# [What needs to be done]
Bring together copies of the lines in the data below that contain the word "your".

# [Material shown]
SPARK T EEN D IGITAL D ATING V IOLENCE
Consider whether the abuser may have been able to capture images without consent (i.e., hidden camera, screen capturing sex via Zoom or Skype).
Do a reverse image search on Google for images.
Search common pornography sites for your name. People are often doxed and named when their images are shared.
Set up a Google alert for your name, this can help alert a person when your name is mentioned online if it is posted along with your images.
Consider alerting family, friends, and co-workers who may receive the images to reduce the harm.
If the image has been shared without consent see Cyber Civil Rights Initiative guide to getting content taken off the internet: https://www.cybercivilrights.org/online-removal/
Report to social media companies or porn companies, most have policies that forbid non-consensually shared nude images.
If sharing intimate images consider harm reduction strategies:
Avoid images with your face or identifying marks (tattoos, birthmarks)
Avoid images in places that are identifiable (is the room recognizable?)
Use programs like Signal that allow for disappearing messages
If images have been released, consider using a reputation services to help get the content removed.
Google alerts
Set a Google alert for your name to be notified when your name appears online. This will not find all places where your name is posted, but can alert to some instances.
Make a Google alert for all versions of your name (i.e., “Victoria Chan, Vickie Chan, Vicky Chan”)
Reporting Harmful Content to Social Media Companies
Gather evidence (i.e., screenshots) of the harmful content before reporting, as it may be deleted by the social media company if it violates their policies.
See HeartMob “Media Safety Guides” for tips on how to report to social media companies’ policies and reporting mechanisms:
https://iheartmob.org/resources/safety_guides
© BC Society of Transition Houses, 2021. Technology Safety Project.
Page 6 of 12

--

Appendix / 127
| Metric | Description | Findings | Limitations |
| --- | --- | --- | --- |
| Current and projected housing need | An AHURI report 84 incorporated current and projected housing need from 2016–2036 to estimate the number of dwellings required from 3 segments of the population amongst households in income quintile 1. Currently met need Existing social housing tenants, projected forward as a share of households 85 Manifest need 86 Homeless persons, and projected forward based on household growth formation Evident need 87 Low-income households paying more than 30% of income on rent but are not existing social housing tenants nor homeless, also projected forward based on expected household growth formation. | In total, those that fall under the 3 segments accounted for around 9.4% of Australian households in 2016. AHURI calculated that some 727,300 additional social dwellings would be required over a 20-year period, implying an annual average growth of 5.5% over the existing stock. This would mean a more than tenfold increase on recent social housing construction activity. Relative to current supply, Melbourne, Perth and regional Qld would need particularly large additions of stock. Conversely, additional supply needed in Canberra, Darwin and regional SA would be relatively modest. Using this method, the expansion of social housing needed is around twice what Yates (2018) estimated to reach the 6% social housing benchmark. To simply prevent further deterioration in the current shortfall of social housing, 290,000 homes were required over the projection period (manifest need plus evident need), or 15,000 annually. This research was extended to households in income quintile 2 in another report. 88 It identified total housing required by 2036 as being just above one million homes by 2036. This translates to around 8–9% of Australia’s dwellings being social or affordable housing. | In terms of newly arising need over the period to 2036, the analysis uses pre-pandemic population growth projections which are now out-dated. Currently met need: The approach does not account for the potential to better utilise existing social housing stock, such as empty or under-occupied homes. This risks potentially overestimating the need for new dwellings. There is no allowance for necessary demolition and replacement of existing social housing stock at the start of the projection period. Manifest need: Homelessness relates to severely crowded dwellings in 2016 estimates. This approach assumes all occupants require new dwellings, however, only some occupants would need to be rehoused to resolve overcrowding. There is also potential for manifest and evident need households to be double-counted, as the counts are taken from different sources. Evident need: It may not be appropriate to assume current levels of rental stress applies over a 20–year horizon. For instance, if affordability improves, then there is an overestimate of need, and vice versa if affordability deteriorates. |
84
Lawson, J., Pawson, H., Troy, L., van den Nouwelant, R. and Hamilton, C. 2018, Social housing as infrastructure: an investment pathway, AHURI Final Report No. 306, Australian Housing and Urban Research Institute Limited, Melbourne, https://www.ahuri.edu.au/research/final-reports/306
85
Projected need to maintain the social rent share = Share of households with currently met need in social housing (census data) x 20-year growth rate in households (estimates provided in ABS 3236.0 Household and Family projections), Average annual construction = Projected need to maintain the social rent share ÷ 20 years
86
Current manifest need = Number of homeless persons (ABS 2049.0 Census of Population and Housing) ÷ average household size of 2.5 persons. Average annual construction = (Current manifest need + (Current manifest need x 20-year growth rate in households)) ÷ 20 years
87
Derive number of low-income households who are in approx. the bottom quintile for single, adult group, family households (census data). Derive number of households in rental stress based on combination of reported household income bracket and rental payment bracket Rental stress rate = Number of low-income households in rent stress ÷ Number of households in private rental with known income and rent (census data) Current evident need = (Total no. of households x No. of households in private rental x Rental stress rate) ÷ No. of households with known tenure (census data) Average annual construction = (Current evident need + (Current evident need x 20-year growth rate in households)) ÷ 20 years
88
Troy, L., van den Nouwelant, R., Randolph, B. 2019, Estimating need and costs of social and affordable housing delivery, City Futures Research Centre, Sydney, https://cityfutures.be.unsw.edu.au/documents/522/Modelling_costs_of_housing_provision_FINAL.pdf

==

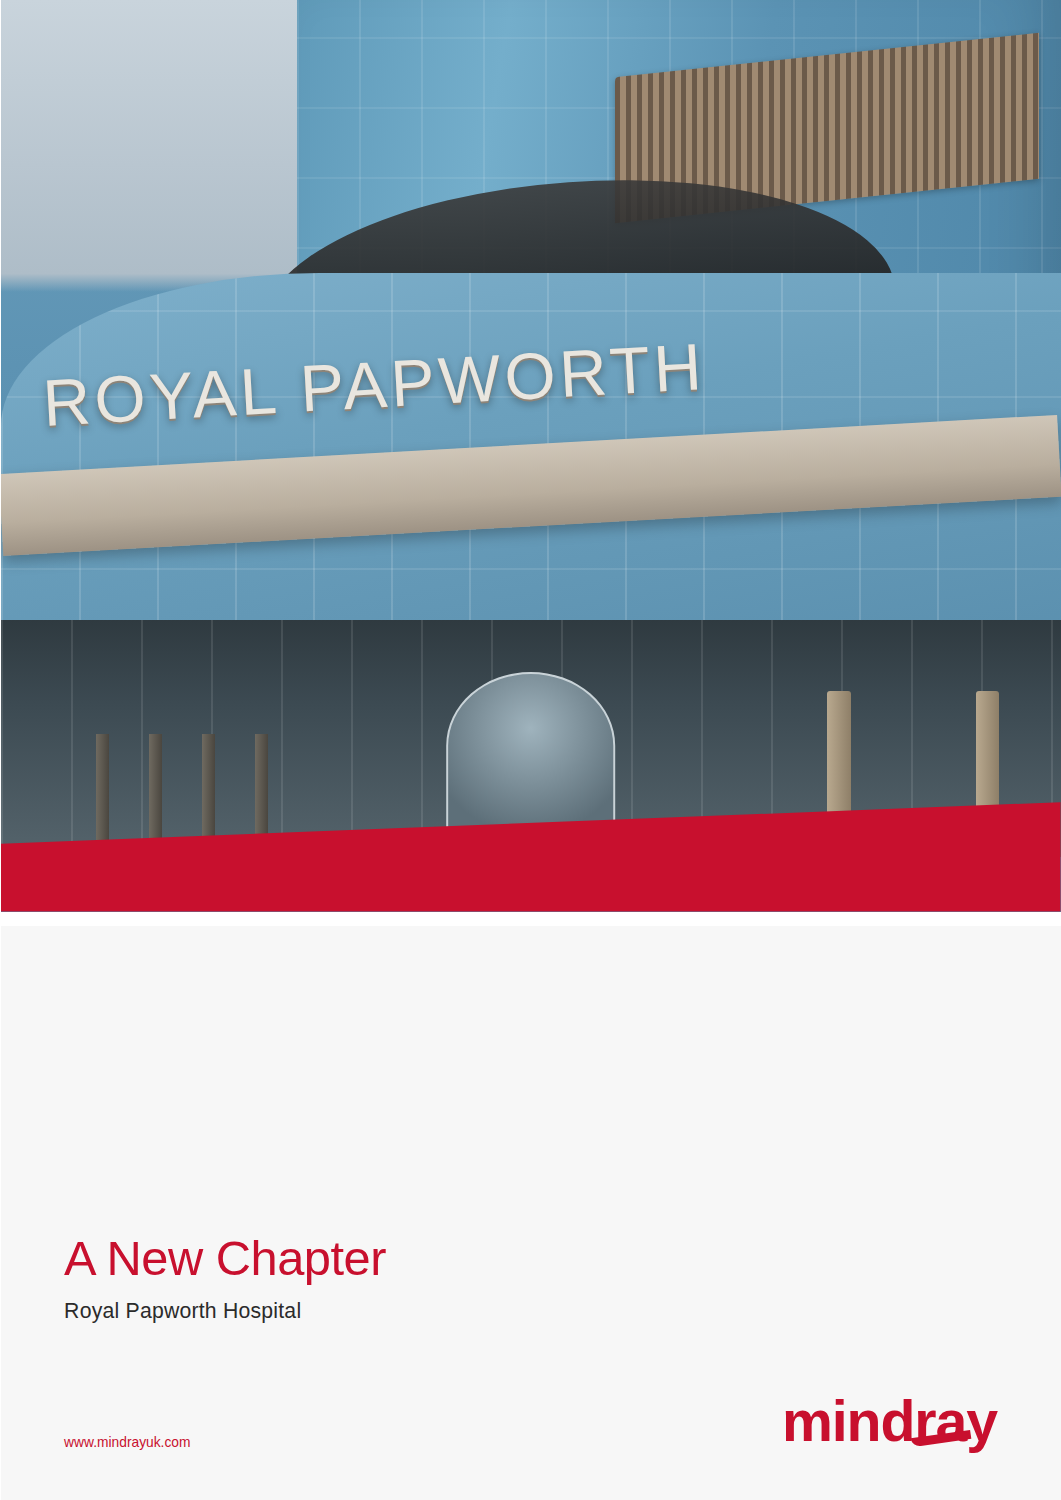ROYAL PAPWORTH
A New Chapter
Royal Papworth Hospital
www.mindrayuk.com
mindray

# [The completed task]
Search common pornography sites for your name. People are often doxed and named when their images are shared.
Set up a Google alert for your name, this can help alert a person when your name is mentioned online if it is posted along with your images.
Avoid images with your face or identifying marks (tattoos, birthmarks)
Set a Google alert for your name to be notified when your name appears online. This will not find all places where your name is posted, but can alert to some instances.
Make a Google alert for all versions of your name (i.e., “Victoria Chan, Vickie Chan, Vicky Chan”)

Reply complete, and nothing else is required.